EXERCISE PASSAGE below:
In Buttfield v. Stranahan, 192 U.S. 470, 493, 24 S.Ct. 349, 354, 48 L.Ed. 525, in holding that Congress could forbid the importation of teas which were not equal to certain standards, it was said: "* * * no individual has a vested right to trade with foreign nations, which is so broad in character as to limit and restrict the power of Congress to determine what articles of merchandise may be imported into this country and the terms upon which a right to import may be exercised". (Italics supplied)

It follows that Congress has the constitutional right to impose the condition that whiskey may be imported into this country only upon the production of evidence of a specified kind establishing the identity of such whiskey.

c. While we decide against plaintiff on the Constitutional questions, we think the complaint does attempt to restrain the enforcement of an act of Congress on the ground that the act, as well as the Regulations thereunder are repugnant to the Constitution. We conclude that the hearing is properly held by a three-Judge-court under the provision of Section 3 of the Act of August 24, 1937, 50 Stats. 752, 28 U.S.C.A. § 380a.

2. The Regulations Are Within the Framework of the Statute.
End of EXERCISE PASSAGE.
EXERCISE DATA below:
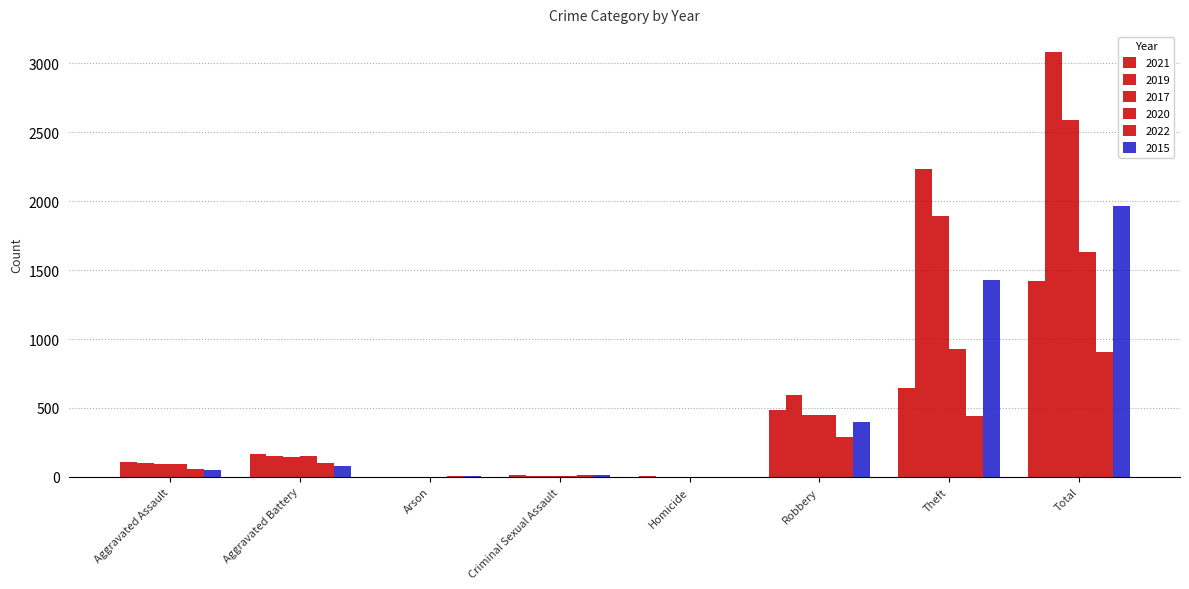

Count the number of categories in the chart.

8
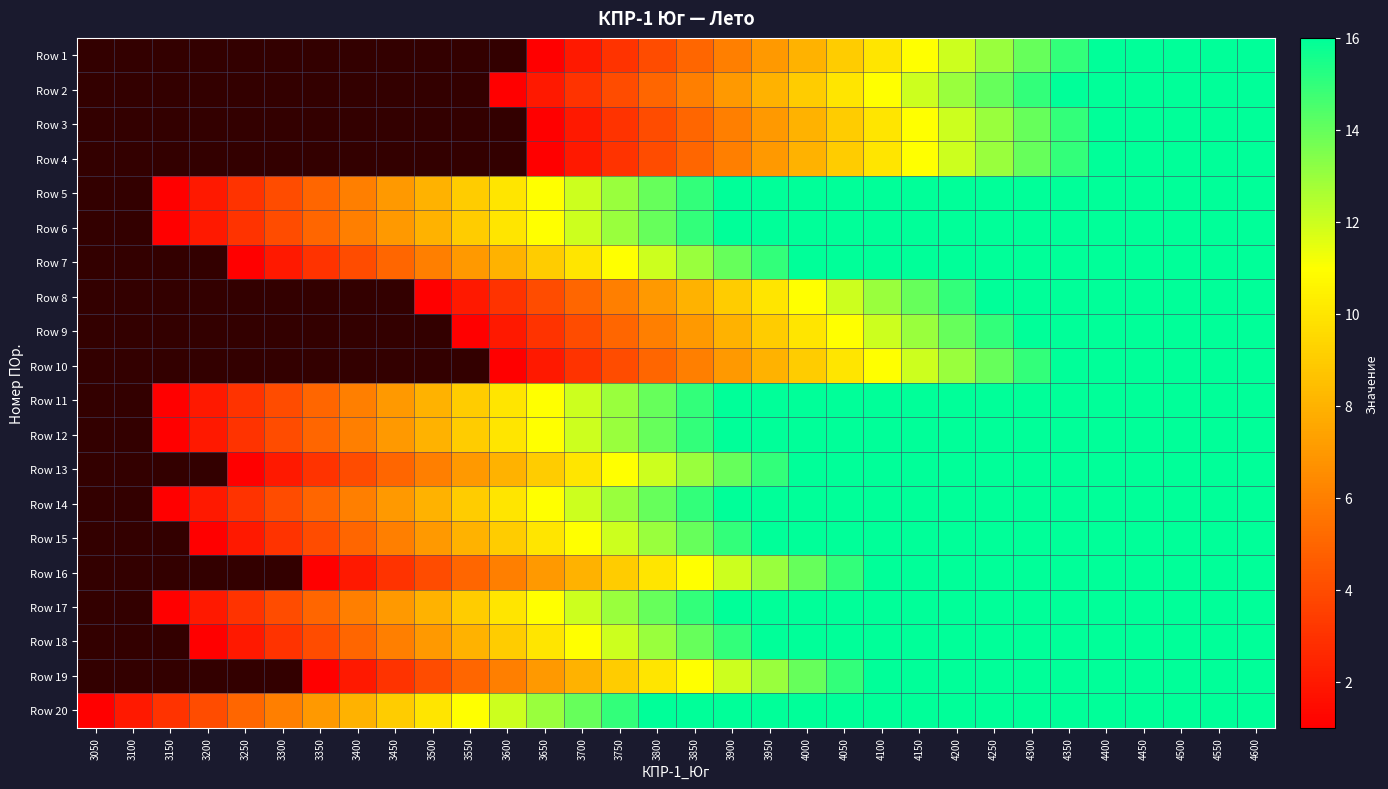

What is the sum of the Row 14 values at 3600 and 3800?

24.0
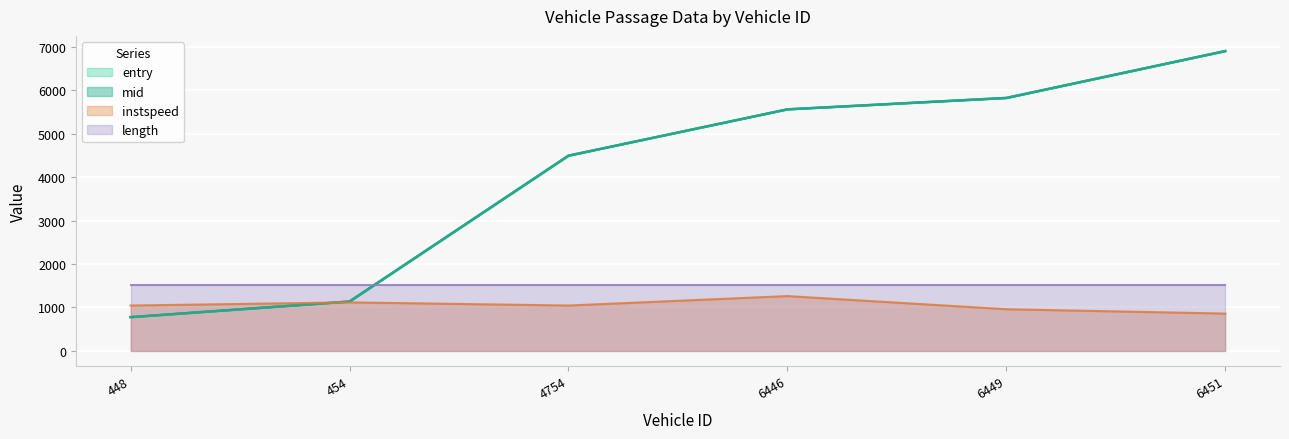

What is the value of the exit point at the 1st from the left?

779.8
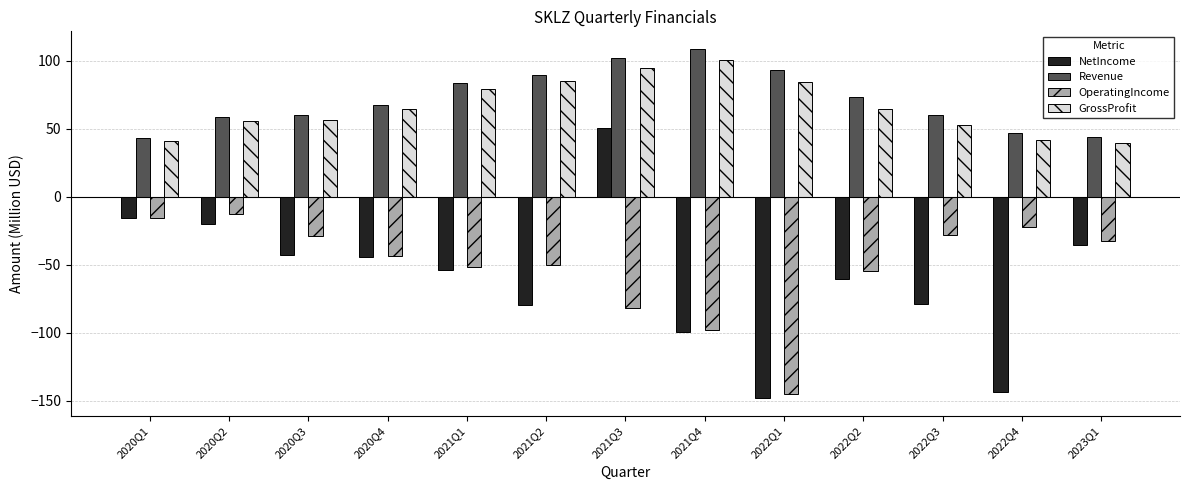

How many values in the Revenue series exceed 67?

7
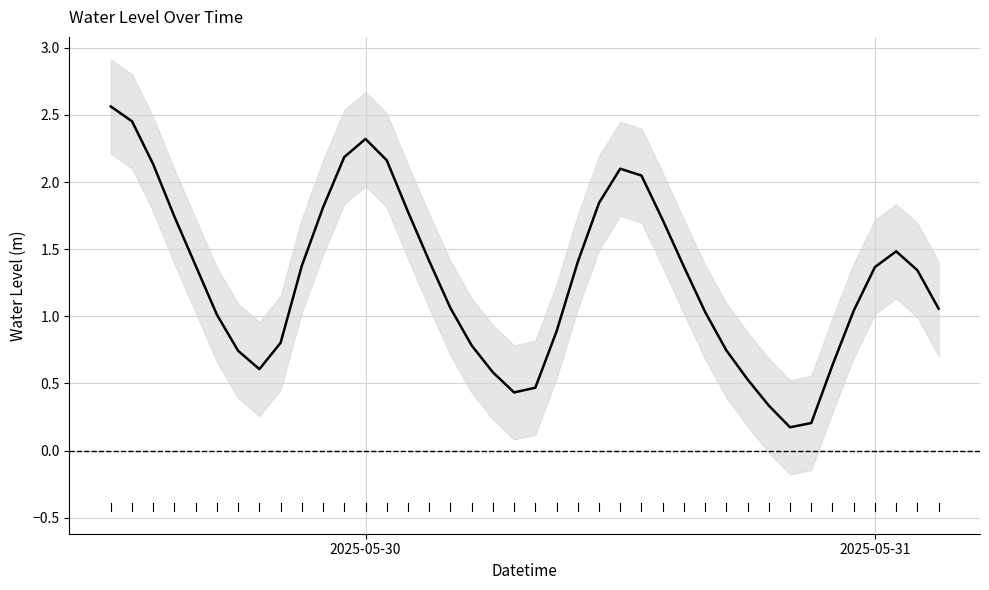

What is the greatest value displayed?

2.6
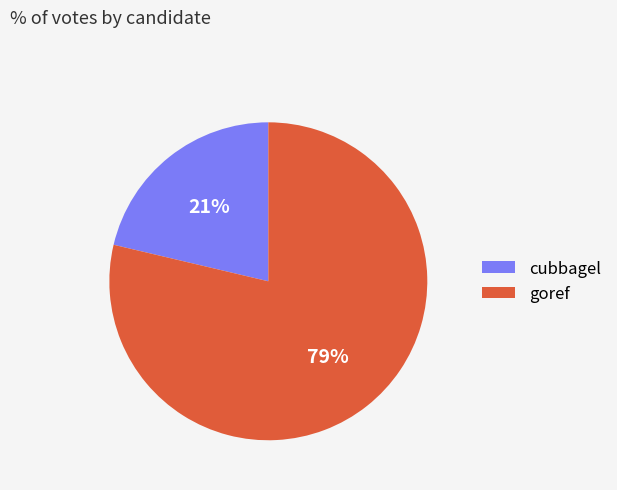

Which slice is the largest?

goref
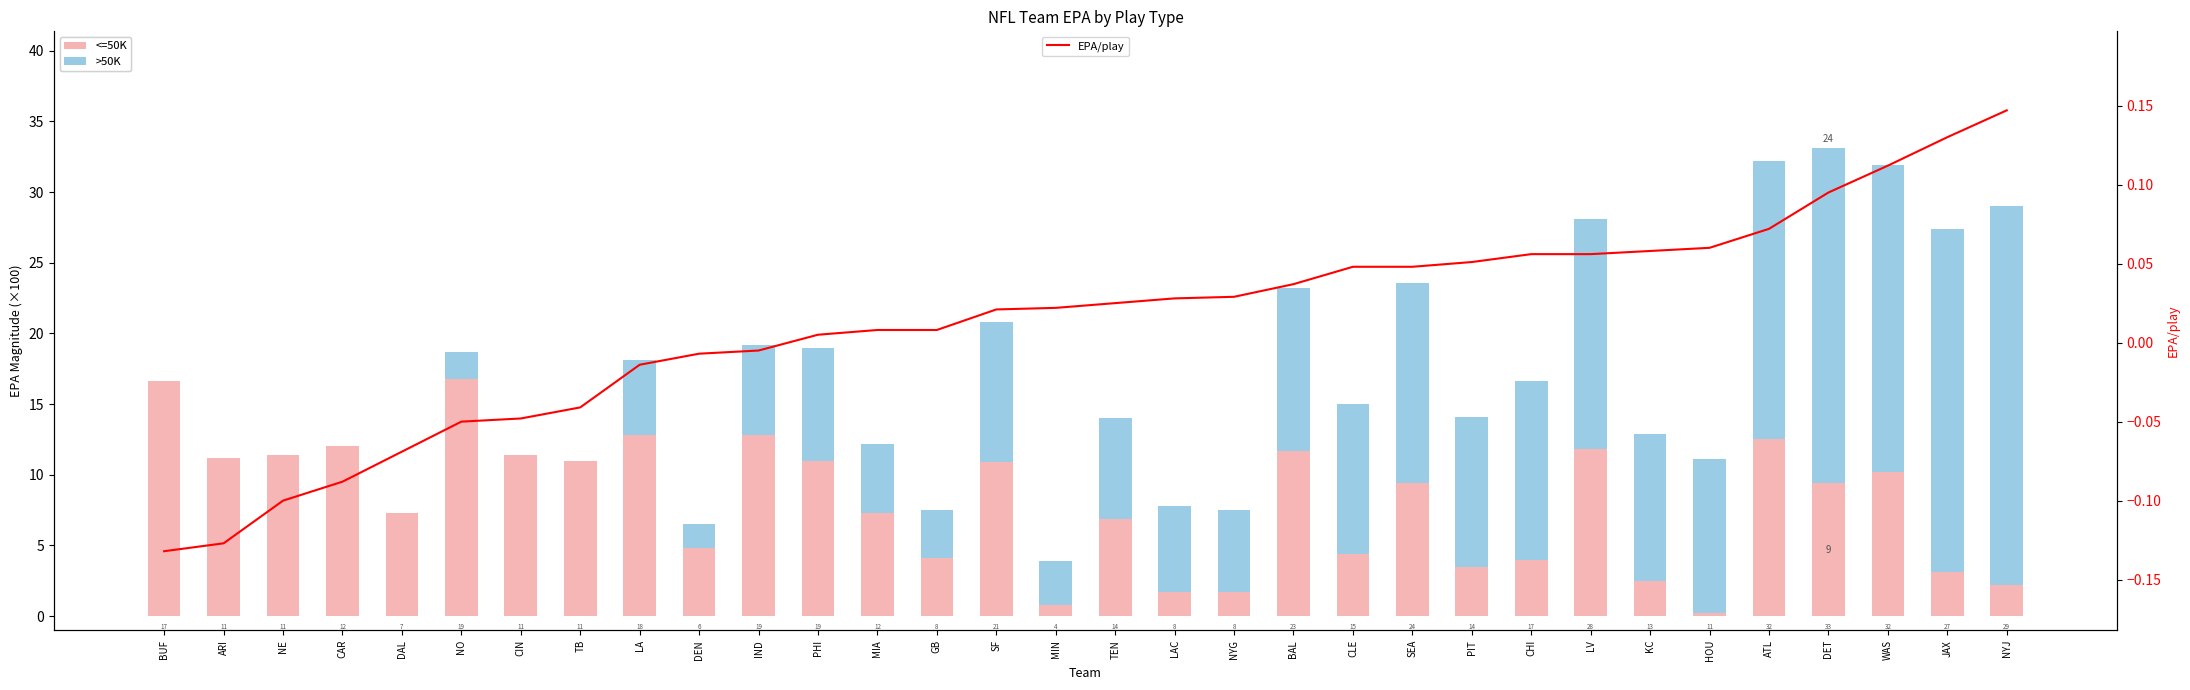

Rank the categories by <=50K value from lowest to highest.

HOU, MIN, LAC, NYG, NYJ, KC, JAX, PIT, CHI, GB, CLE, DEN, TEN, DAL, MIA, SEA, DET, WAS, SF, TB, PHI, ARI, NE, CIN, BAL, LV, CAR, ATL, LA, IND, BUF, NO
End of EXERCISE DATA.
TASK BRIEF:
Copy out the full court opinion excerpt about whiskey imports, word for word, from its first sentence to its last.

EXERCISE RESULT:
In Buttfield v. Stranahan, 192 U.S. 470, 493, 24 S.Ct. 349, 354, 48 L.Ed. 525, in holding that Congress could forbid the importation of teas which were not equal to certain standards, it was said: "* * * no individual has a vested right to trade with foreign nations, which is so broad in character as to limit and restrict the power of Congress to determine what articles of merchandise may be imported into this country and the terms upon which a right to import may be exercised". (Italics supplied)

It follows that Congress has the constitutional right to impose the condition that whiskey may be imported into this country only upon the production of evidence of a specified kind establishing the identity of such whiskey.

c. While we decide against plaintiff on the Constitutional questions, we think the complaint does attempt to restrain the enforcement of an act of Congress on the ground that the act, as well as the Regulations thereunder are repugnant to the Constitution. We conclude that the hearing is properly held by a three-Judge-court under the provision of Section 3 of the Act of August 24, 1937, 50 Stats. 752, 28 U.S.C.A. § 380a.

2. The Regulations Are Within the Framework of the Statute.